◆ Collected data entries ◆

========================================================================

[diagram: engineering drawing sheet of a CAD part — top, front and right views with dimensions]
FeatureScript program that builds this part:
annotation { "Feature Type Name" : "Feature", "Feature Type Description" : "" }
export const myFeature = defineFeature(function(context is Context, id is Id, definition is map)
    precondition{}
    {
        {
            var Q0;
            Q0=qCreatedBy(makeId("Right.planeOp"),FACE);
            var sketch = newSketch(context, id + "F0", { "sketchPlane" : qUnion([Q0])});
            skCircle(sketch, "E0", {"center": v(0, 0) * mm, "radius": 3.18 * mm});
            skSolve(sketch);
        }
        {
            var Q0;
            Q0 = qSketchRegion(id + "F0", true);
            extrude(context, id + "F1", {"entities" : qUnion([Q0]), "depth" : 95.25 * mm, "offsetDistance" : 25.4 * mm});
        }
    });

========================================================================

◆ What is required ◆
Arrange every line of the entries above as a Markdown table with the columns "Row" and "Line", numbering each row and skipping blank lines.

◆ Solution ◆
| Row | Line |
|---|---|
| 1 | [diagram: engineering drawing sheet of a CAD part — top, front and right views with dimensions] |
| 2 | FeatureScript program that builds this part: |
| 3 | annotation { "Feature Type Name" : "Feature", "Feature Type Description" : "" } |
| 4 | export const myFeature = defineFeature(function(context is Context, id is Id, definition is map) |
| 5 |     precondition{} |
| 6 |     { |
| 7 |         { |
| 8 |             var Q0; |
| 9 |             Q0=qCreatedBy(makeId("Right.planeOp"),FACE); |
| 10 |             var sketch = newSketch(context, id + "F0", { "sketchPlane" : qUnion([Q0])}); |
| 11 |             skCircle(sketch, "E0", {"center": v(0, 0) * mm, "radius": 3.18 * mm}); |
| 12 |             skSolve(sketch); |
| 13 |         } |
| 14 |         { |
| 15 |             var Q0; |
| 16 |             Q0 = qSketchRegion(id + "F0", true); |
| 17 |             extrude(context, id + "F1", {"entities" : qUnion([Q0]), "depth" : 95.25 * mm, "offsetDistance" : 25.4 * mm}); |
| 18 |         } |
| 19 |     }); |